1 Reply Latest reply on Apr 29, 2013 12:32 AM by himanshu.gautam

    question: float3 vs float, float, float

    qqchose

      Hi,

       

      I found in our code a struct like this

       

      struct MyStruct

      {

           float x1, x2, x3;

           float y1, y2, y3;

       

           float PAD1, PAD2;

      }


      and we use this struct like this somewhere.

       

      ... = (float4)((myStruct->x1+ myStruct->y1) * 0.5f, (myStruct->x2+ myStruct->y2) * 0.5f, (myStruct->x3+ myStruct->y3) * 0.5f, 0.0f);

       

      I thought it was bad. Then, I change like this

       

      struct MyStruct

      {

           float3 x;

           //Don't need to pad. float3 are already aligned to float4

       

           float3 y;

           //Don't need to pad. float3 are already aligned to float4

      }

       

      ... = (foat4)((myStruct.x + myStruct.y) * 0.5f, 0.0f)

       

      I compare kernel time. My new version is slower. My kernel needed 585 ms before my change and need  751 ms now. My question is : Why? Maybe because coalesced memory access will help because there is no padding between x3 and y1. But I thought GPU will be faster to compute a float3 instead of 3 floats. Maybe the compiler is smart enought to use the same register and having no gain to transform in float3, But, is not just no gain, it's a lost. If it's faster to use float, I will change all our float3 to float,

       

      I tried to use float4 to see the result. 728ms, It's faster than float3 but still a lot slower than floats.

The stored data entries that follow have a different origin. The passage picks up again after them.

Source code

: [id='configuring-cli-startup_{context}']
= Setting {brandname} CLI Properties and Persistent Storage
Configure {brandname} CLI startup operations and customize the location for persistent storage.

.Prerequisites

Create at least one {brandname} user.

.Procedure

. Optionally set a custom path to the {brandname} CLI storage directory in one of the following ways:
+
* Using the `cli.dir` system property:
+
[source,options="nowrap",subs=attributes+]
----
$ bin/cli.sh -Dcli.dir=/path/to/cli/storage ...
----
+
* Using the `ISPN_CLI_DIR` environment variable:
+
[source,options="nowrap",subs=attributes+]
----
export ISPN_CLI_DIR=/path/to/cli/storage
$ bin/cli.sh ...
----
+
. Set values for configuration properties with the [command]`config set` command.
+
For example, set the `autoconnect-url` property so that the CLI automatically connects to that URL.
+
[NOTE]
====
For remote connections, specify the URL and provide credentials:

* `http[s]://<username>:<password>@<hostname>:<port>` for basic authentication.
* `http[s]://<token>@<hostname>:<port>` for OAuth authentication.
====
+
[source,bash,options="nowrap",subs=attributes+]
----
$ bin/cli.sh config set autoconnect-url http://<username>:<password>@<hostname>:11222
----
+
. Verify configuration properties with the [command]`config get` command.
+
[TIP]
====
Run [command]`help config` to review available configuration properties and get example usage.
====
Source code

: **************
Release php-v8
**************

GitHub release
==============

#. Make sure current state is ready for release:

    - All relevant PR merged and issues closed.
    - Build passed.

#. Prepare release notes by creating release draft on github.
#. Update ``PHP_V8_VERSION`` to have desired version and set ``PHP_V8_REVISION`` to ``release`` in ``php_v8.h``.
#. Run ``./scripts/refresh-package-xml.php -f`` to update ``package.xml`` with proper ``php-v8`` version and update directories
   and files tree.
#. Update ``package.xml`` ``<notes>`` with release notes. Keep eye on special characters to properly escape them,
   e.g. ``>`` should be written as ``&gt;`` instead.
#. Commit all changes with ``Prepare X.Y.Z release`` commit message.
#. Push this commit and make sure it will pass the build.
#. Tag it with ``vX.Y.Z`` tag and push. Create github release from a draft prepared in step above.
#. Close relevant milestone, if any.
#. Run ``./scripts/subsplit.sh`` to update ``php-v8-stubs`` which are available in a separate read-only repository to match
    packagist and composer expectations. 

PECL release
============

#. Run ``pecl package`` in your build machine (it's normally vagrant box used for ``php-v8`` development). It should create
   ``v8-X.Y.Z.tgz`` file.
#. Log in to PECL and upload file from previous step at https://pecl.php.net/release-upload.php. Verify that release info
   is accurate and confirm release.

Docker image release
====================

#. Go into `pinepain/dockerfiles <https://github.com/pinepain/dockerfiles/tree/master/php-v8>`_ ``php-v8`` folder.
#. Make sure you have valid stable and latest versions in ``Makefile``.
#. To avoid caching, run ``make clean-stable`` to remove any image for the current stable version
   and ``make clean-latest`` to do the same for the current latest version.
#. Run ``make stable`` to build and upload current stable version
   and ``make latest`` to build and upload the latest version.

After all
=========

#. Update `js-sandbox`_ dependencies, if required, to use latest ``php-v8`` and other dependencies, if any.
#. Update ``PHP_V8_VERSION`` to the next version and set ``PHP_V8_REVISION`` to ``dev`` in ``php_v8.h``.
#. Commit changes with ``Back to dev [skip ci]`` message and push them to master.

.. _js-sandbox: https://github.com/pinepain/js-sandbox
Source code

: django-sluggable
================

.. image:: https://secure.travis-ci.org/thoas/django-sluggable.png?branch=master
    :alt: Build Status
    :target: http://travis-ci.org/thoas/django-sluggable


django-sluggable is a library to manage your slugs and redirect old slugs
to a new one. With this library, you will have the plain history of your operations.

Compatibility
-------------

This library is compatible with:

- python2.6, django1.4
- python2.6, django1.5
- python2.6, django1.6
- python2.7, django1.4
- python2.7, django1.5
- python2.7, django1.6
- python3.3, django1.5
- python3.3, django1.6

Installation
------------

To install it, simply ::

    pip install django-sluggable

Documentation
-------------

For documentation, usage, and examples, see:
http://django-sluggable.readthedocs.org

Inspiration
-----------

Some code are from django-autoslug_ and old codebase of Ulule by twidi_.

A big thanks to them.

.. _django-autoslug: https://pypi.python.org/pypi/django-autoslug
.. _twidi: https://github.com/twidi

        • Re: question: float3 vs float, float, float
          himanshu.gautam

          You created a lot of duplicates, I had deleted them now.

           

          Regarding what GPU you are running the code on? What Driver, APP SDK, Operating System etc..

          Ideally you should not loose performance if it is just a change from float3 to 3 floats, and work-items are still doing the same amount of work. Probably you can share a repro case.